TASK DESCRIPTION: Copy the records below line for line, leaving out the pictures.

(Figure understanding tasks)
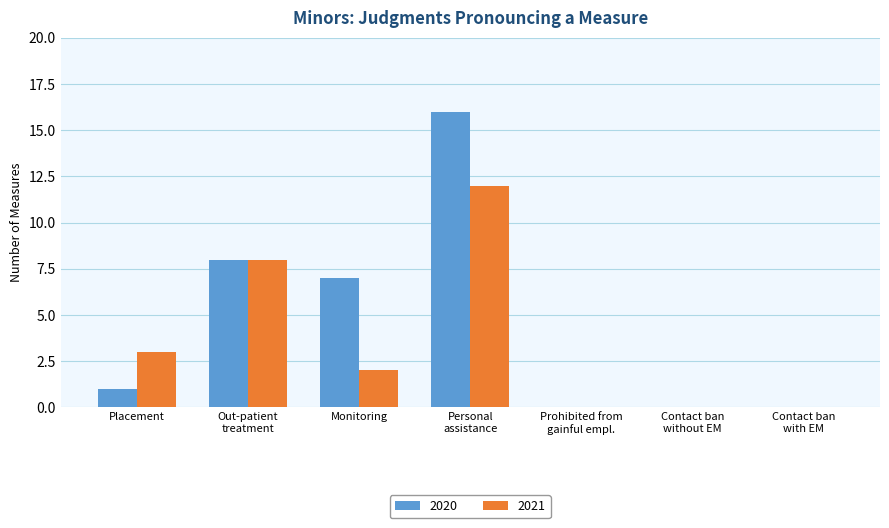

Which series has the largest total across all categories?

2020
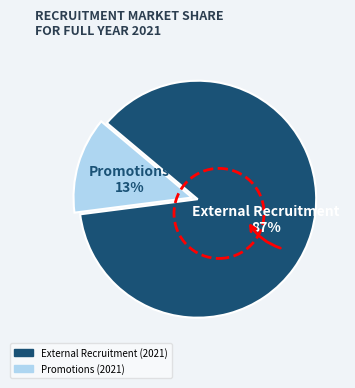

Does any single category account for the majority?

Yes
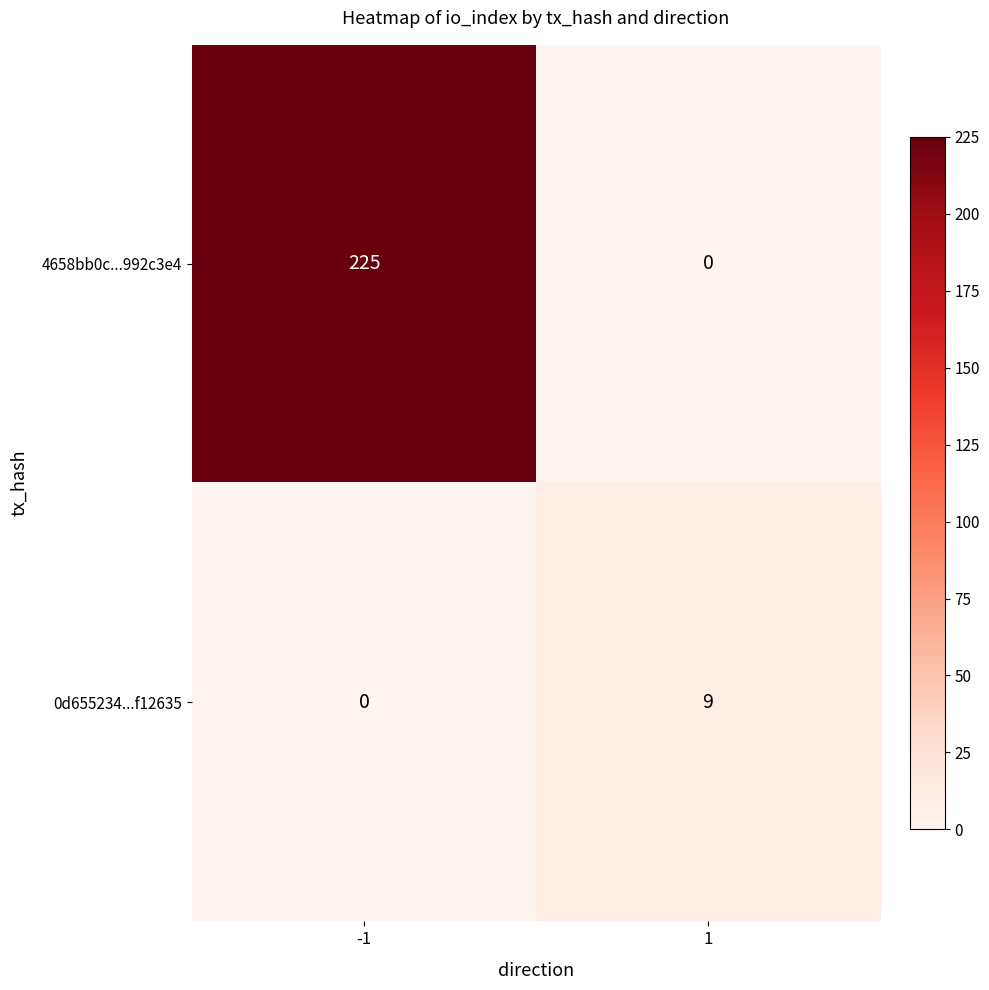

What is the sum of all 4658bb0c...992c3e4 values?

225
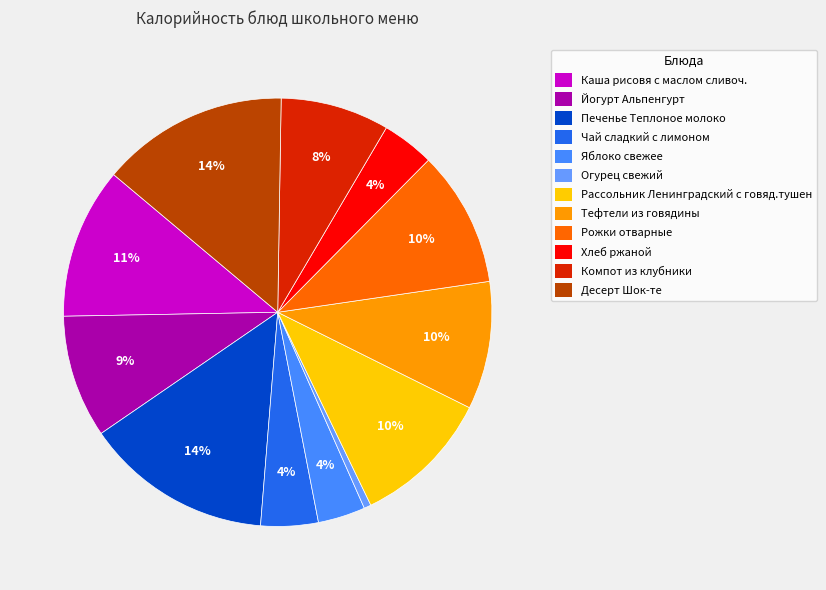

True or false: Компот из клубники accounts for 8% of the total.

True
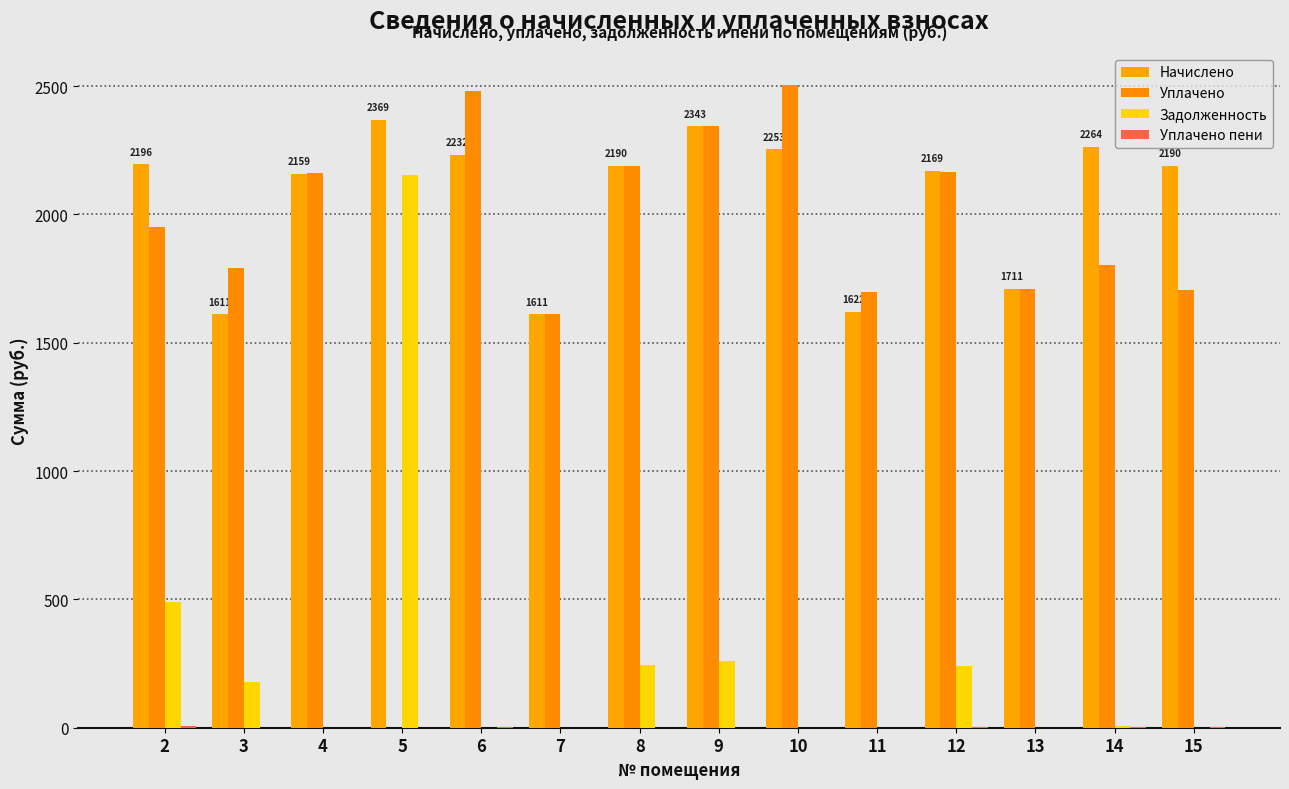

Are the bars grouped side by side (vs. stacked)?

Yes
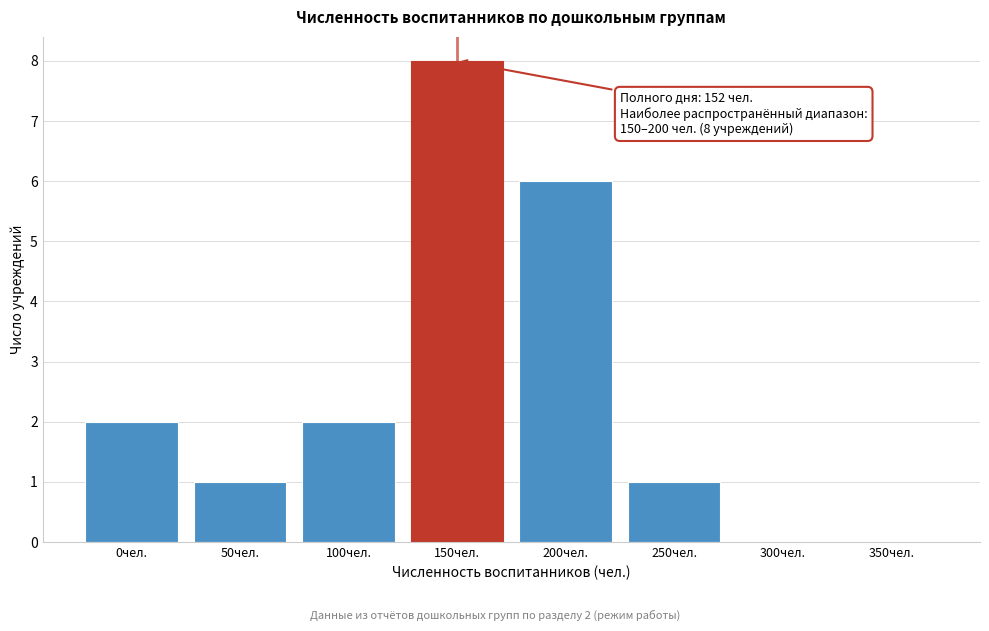

Reading left to right, what are all the values shown in this chart?

0чел.=2	50чел.=1	100чел.=2	150чел.=8	200чел.=6	250чел.=1	300чел.=0	350чел.=0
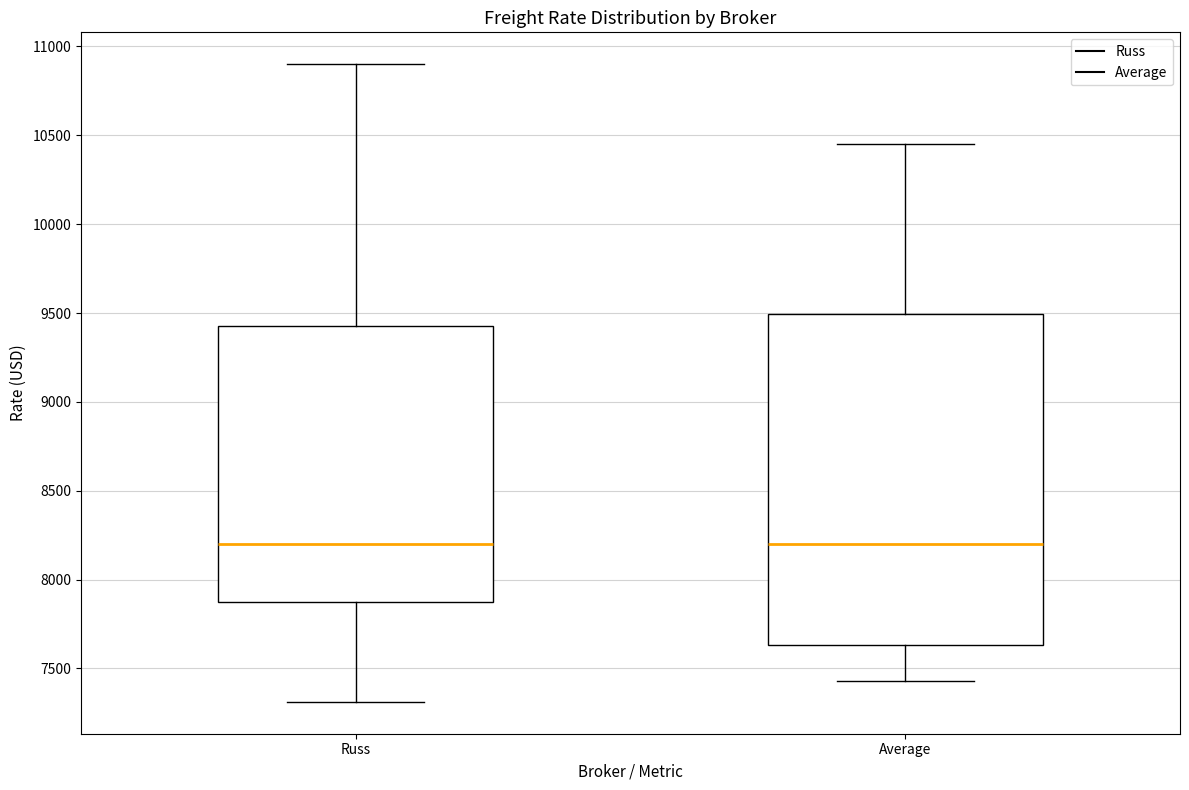

Reading left to right, transcribe this box plot: for each box, give where its median line is, the range the box spans, and where its two whiskers end, as read against the y-axis. The values are not printed on the chart, so give them approximately, as read against the axis.

Russ: median 8200, box 7900 to 9450, whiskers 7300 to 10900
Average: median 8200, box 7650 to 9500, whiskers 7450 to 10450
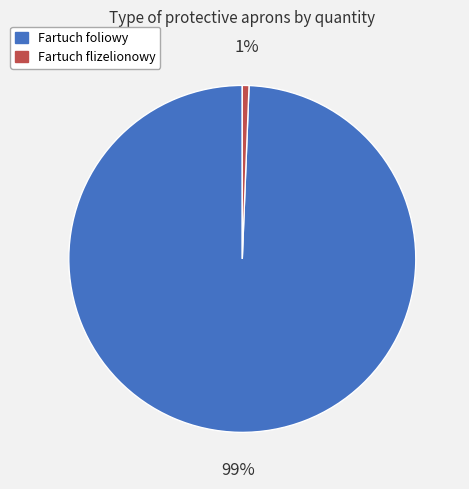

Between Fartuch flizelionowy and Fartuch foliowy, which is larger?

Fartuch foliowy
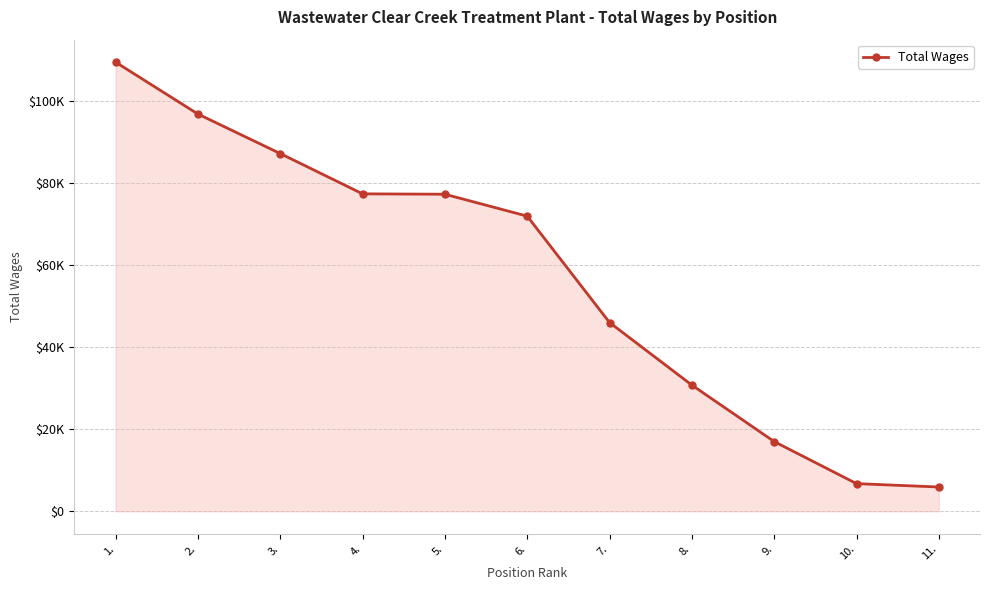

Is this an area chart (filled region under the line)?

Yes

ANSWER SECTION:
Which series has the largest total across all categories?

2020

Does any single category account for the majority?

Yes

What is the sum of all 4658bb0c...992c3e4 values?

225

True or false: Компот из клубники accounts for 8% of the total.

True

Are the bars grouped side by side (vs. stacked)?

Yes

Reading left to right, what are all the values shown in this chart?

0чел.=2	50чел.=1	100чел.=2	150чел.=8	200чел.=6	250чел.=1	300чел.=0	350чел.=0

Reading left to right, transcribe this box plot: for each box, give where its median line is, the range the box spans, and where its two whiskers end, as read against the y-axis. The values are not printed on the chart, so give them approximately, as read against the axis.

Russ: median 8200, box 7900 to 9450, whiskers 7300 to 10900
Average: median 8200, box 7650 to 9500, whiskers 7450 to 10450

Between Fartuch flizelionowy and Fartuch foliowy, which is larger?

Fartuch foliowy

Is this an area chart (filled region under the line)?

Yes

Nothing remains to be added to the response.